$\begin{pmatrix} a & b \\ 0 & c \end{pmatrix}$ has an inverse $\implies a,c$ have inverses?

It is possible that $a$ and $c$ are not invertible.

HINT:

Consider a invertible linear transformation $\phi$ with an invariant subspace $W$ so that the restriction $\phi_{| W}$ is not invertible. (Clearly $W$ has to have an infinite dimension.) For this, take a bijective map $f$ from $\mathbb{Z}$ to $\mathbb{Z}$ with an invariant subset $M$ so that $f_{|M}$ is not surjective. (Eg: $f(z)=z+1$, $M = \mathbb{N}$).Now linearize everything.

In our example $R$ will be the ring of square matrices $(a_{ij})_{ij \in \mathbb{N}\times \mathbb{N}}$ with entries in $\mathbb{R}$ such that in every column there are finitely many non-zero entries. Therefore, $R$ is isomorphic to ring of linear transformations of $\mathbb{R}^{(\mathbb{N})} $.

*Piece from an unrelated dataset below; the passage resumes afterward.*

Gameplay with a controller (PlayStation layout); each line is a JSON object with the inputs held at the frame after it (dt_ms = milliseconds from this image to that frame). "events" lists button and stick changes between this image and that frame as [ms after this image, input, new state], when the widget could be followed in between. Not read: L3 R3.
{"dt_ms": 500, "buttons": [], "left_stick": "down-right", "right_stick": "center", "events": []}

A more explicit form of the above counter example: Consider a space of bounded one-sided sequences $X=\{(x_0,x_1,x_2,...)\}$ and let $R$ be the ring of bounded linear operators on $X$. Now let $$ a(x_0,x_1,...)=(0,x_0,x_1,...),$$ $$ b(y_0,y_1,...)=(y_0,0,...),$$ $$c(y_0,y_1,...)=(y_1,y_2,...) $$

You may then verify that $\begin{pmatrix} a & b \\ 0 & c \end{pmatrix}^{-1} = \begin{pmatrix} c & 0 \\ b & a \end{pmatrix}$. It is a way of decomposing a full shift into one sided shifts.